I woke up Sunday morning in the cold embrace of my depression, like a dumbbell balancing on my chest, weighing me down. Tears waterfalled down my face, I blubbered with sobs but felt absolutely nothing. No motivation to dry off my tears, no motivation to move, no motivation to make myself feel better. I lay in bed all day, wrapped in warm blankets, falling in and out of depression-ridden dreams. Although I could logically tell depression was making me feel this way, I couldn’t help but believe that it was all my fault. Days passed and I started to get a little better but I still couldn’t rid the feeling that it was my fault that I always ended up feeling horrible, and it was my fault I wasn’t getting better — I just wasn’t resilient enough. I was wrong, however. I was being resilient. People should invest their time in increasing their resilience in order to sustain a healthy mental state.
Resilience is the ability of a person to adapt to new situations while preserving their mental and physical health. Resilience is a learned skill. A lot of people have misconceptions about resilience. Many believe that resilience is only used to describe someone who thrives through problems, with no emotions and no breakdowns. People have the misconception that people are born with an ability to be resilient and some people can just deal with things easier than others. People believe that there is a “right” way to be resilient. This is not true.

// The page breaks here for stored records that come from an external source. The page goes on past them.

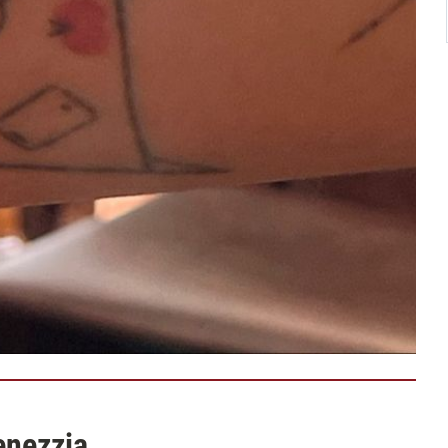
enezzia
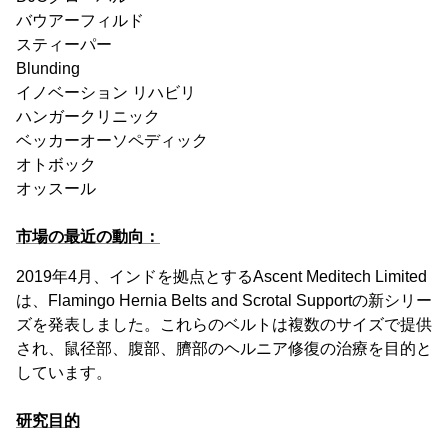
バウアーフィルド
スティーパー
Blunding
イノベーション リハビリ
ハンガークリニック
ベッカーオーソペディック
オトボック
オッスール
市場の最近の動向：
2019年4月、インドを拠点とするAscent Meditech Limited
は、Flamingo Hernia Belts and Scrotal Supportの新シリー
ズを発表しました。これらのベルトは複数のサイズで提供
され、鼠径部、腹部、臍部のヘルニア修復の治療を目的と
しています。
研究目的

The most important aspect of resilience is that everybody can build it, no matter what situation they are in. Some ways to build resilience are to practice important skills. While they might not work right away, with patience, time and practice, the skills will be ingrained and our bodies will do them as automatic responses. Resilience helps us cope with stressors in a positive way. It can help lower sadness and enhance motivation. It can give us agency in situations where we feel out of control and remind us of our self-worth. Chronic stress can cause insomnia, depression, appetite dysfunction, and a weakened immune system out of many things. Although not all techniques might work for everyone, resilience can allow us to manage stress in a positive way and release our negative emotions.
Resilience can look different in different situations and different to different people. My act of resilience on Sunday was allowing myself to feel my emotions, allowing myself to take a self-care day. Sometimes, resilience can look like laying under a blanket fort all day listening to sad music. Other days, it can look like finishing your week’s homework over the weekend so you can have a restful week.

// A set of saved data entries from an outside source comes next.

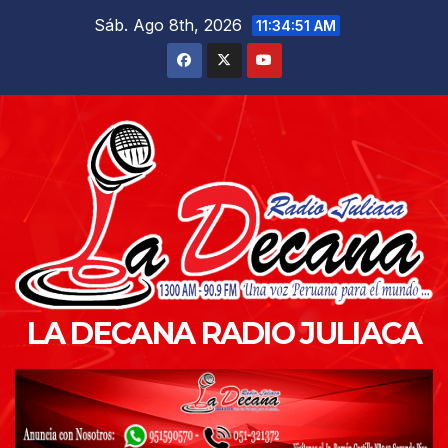
Saltar
Sáb. Ago 8th, 2026
11:34:52 AM
al
contenido
LA DECANA RADIO JULIACA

The first way to build resilience is to take care of all aspects of our lives. Imagine that our responsibilities are like spindles on a bike and we must bike up a steep mountain in order to be resilient. If we don’t take care of our physical health, one of our spindles will be shorter. If we spend too much energy on social interaction, that spindle will be longer than others and take away from the other spindles. This makes it hard for us to climb up that mountain. It is easiest to bike up when the spindles are all of the same lengths. Therefore, it is important for us to take care of ourselves holistically, including our mental, emotional, physical, interpersonal and academic health. This is a time-consuming, hard activity but committing yourself fully to bettering your health goals and putting in as much effort as you can is taking a step closer to being resilient.
Another way to build resilience is to “radically accept” the situation. “Radical acceptance” does not imply that we approve of the situation, rather, we realize that it is occurring and deal with the consequences. Humans tend to ignore hard situations and emotions. I have often tucked away my negative feelings so I don’t have to deal with them. Now, I radically accept that they exist by acknowledging them and either finding a way to make myself feel better in the moment or setting aside a time later where I will deal with the emotion. Radical acceptance allows for elevated happiness and reduced stress because we are not trying to actively ignore or find excuses for a situation that is occurring.

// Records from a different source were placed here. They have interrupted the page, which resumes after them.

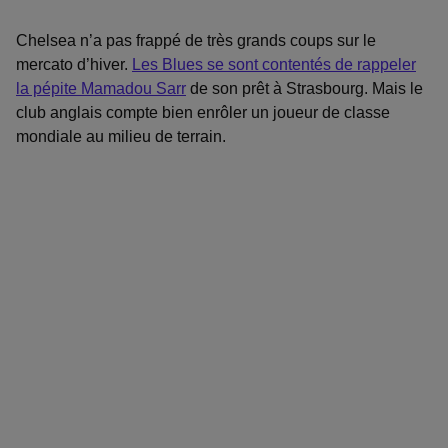
Chelsea n’a pas frappé de très grands coups sur le
mercato d’hiver.
Les Blues se sont contentés de rappeler
la pépite Mamadou Sarr
de son prêt à Strasbourg. Mais le
club anglais compte bien enrôler un joueur de classe
mondiale au milieu de terrain.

The other aspect of acceptance is to also realize that not everything lasts forever, especially not emotions. By allowing ourselves to realize that things are not absolute and situations will not stay the same, we can take a step back from our emotions and reevaluate how they truly affect us. Being present in the moment and accepting that things change with their due course can build resilience by making us remember that our feelings are not absolute, they can feel real in the moment, however, they only last for a short period of time and then change. Resilience reminds us that change is inevitable no matter if we are feeling good right now or bad.
While there are many ways you could build resilience, an important technique is creating a positive view of ourselves. A positive self view contributes to resilience by allowing us to understand that we can tackle problems thrown at us. High self-confidence makes us realize that we are able to handle, control and analyze adversities we face using a wise approach. This is hard, I’m still working on it. Things that help create positive self-view are self-acceptance, self-love and self-respect. Perhaps taking ten minutes a day to check in with our feelings is a way to take care of ourselves. Another way could be to understand our personal boundaries, set them and stick to them. We could also list our values and make decisions based on our values which could help us gain self-respect.
Resilience is all about practice. It won’t come easy, but anybody can build up their resilience to adapt and deal with their hardships. Building resilience can help us understand and deal with most situations — good, bad, stressful, painful, and understand and value ourselves. No matter if it’s lying curled up in the fetal position or cranking out a good essay in an hour — it is resilience because we are still fighting to create the healthiest situation for ourselves.
While last week was not my healthiest week, I realize now, simply by forcing myself to go to one of my four classes, I was adapting to my situation and fighting back against my depression. I was being resilient.